De EU heeft nu alleen doelstellingen voor 2030 (een reductie van ten minste 55 procent) en 2050 (netto-nul uitstoot). Maar er wordt Brussel al langer gewerkt aan een tussentijdse doelstelling voor 2040. Een voorstel daarvoor wordt begin volgend jaar verwacht. Volgens de Commissie is dat nodig omdat het klimaatbeleid weliswaar geen grote gevolgen hoeft te hebben voor het Europese bbp, maar de economie wel fors door elkaar zal schudden.
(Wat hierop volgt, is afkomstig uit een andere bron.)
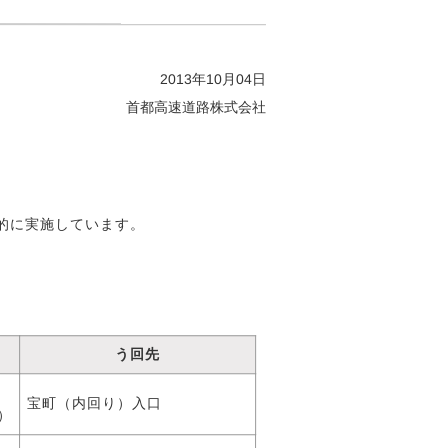
2013年10月04日
首都高速道路株式会社
的に実施しています。
う回先
宝町（内回り）入口
）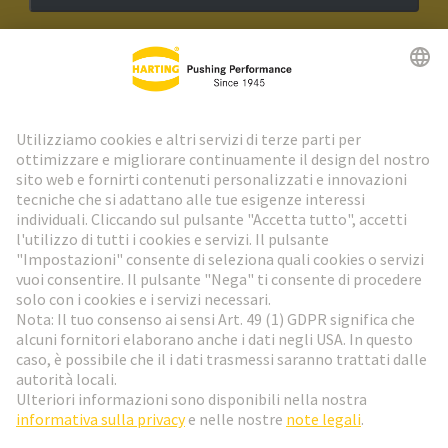
Newsletter HARTING
Vai al registrazione
Social Media
Italiano
Svizzera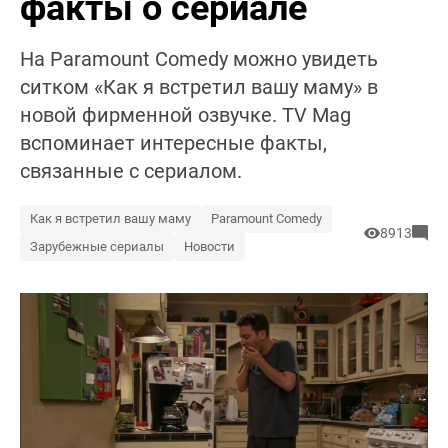
факты о сериале
На Paramount Comedy можно увидеть
ситком «Как я встретил вашу маму» в
новой фирменной озвучке. TV Mag
вспоминает интересные факты,
связанные с сериалом.
Как я встретил вашу маму
Paramount Comedy
8913
Зарубежные сериалы
Новости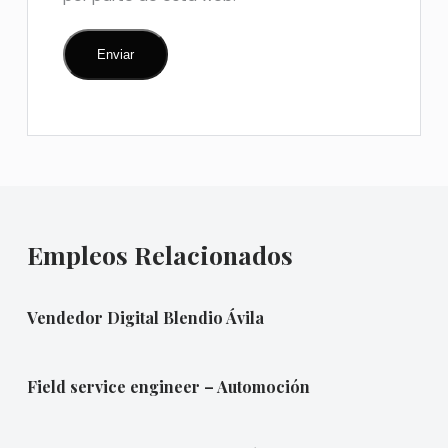
Empleos Relacionados
Vendedor Digital Blendio Ávila
Field service engineer – Automoción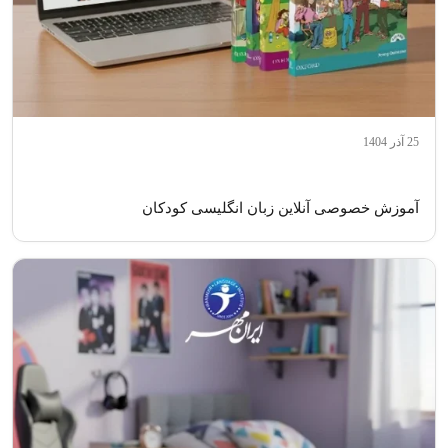
25 آذر 1404
آموزش خصوصی آنلاین زبان انگلیسی کودکان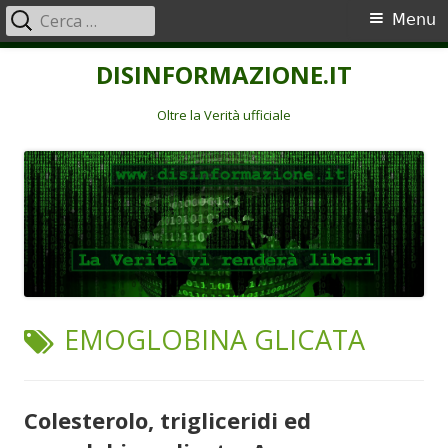
Ricerca
Menu
Menu
per:
principale
Vai
DISINFORMAZIONE.IT
al
contenuto
Oltre la Verità ufficiale
TAG:
EMOGLOBINA GLICATA
Colesterolo, trigliceridi ed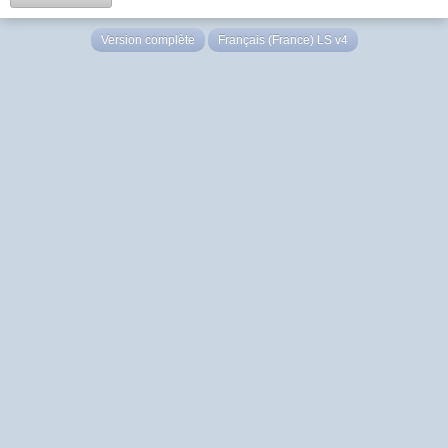
Version complète
Français (France) LS v4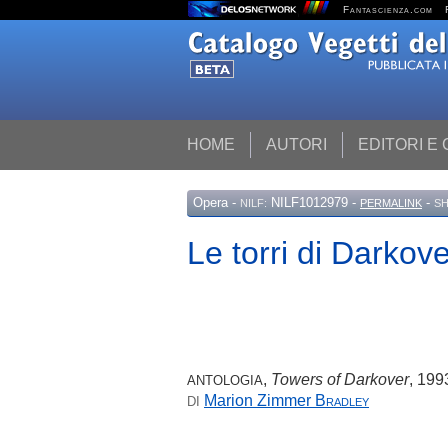
Fantascienza.com
HOME
AUTORI
EDITORI E
Opera
-
NILF1012979 -
-
NILF:
PERMALINK
SH
Le torri di Darkov
,
Towers of Darkover
, 199
ANTOLOGIA
Marion Zimmer
Bradley
DI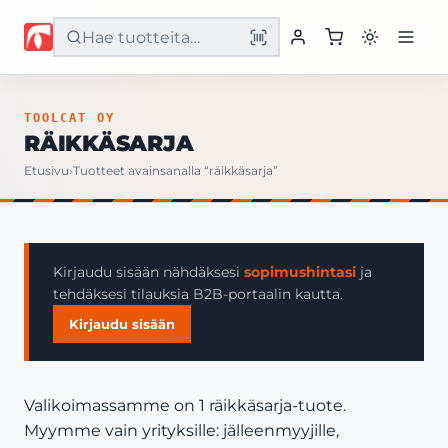
Etusivu
TOOLCAT OY
RÄIKKÄSARJA
Tuotteet
Etusivu
›
Tuotteet avainsanalla “räikkäsarja”
Palvelut
Yritys
Kirjaudu sisään nähdäksesi
sopimushintasi
ja
tehdäksesi tilauksia B2B-portaalin kautta.
Yhteystiedot
Kirjaudu sisään
Valikoimassamme on 1 räikkäsarja-tuote.
Myymme vain yrityksille: jälleenmyyjille,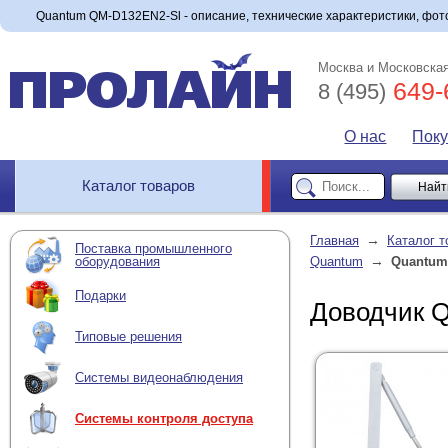
Quantum QM-D132EN2-Sl - описание, технические характеристики, фото
Москва и Московская
649-
8 (495)
О нас
Пок
Каталог товаров
→
Главная
Каталог т
Поставка промышленного
→
оборудования
Quantum
Quantum
Подарки
Доводчик 
Типовые решения
Системы видеонаблюдения
Системы контроля доступа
Gevaarlijke klimaatverandering
Volgens de onafhankelijke adviesraad, die bestaat uit vijftien gerenommeerde klimaatwetenschappers, rest er nog maar een beperkt mondiaal ‘budget’ aan broeikasgassen om gevaarlijke klimaatverandering te voorkomen. Europa heeft, als grootste economische blok na China en de Verenigde Staten, volgens de wetenschappers tussen 2030 en 2050 nog recht op 11 tot 14 gigaton aan CO2-emissies.
De raad heeft ruim duizend emissiescenario’s doorgerekend om te zien of ze verenigbaar zijn met het Parijsakkoord. Alleen door voor 2040 de uitstoot met ruim 90 procent te reduceren, is het mogelijk de opwarming tot anderhalve graad te beperken. Volgens het advies betekent dit dat er voor 2030 een einde moet komen aan het gebruik van steenkool, en voor 2040 ook aan het gebruik van gas.
Een beperkt deel van de emissies kan worden opgevangen door bomen aan te planten (die CO2 opnemen) of via opslag in lege gasvelden. Maar het verlagen van de uitstoot, door minder energie te gebruiken en door een snelle overgang naar duurzame energie, blijft het belangrijkste.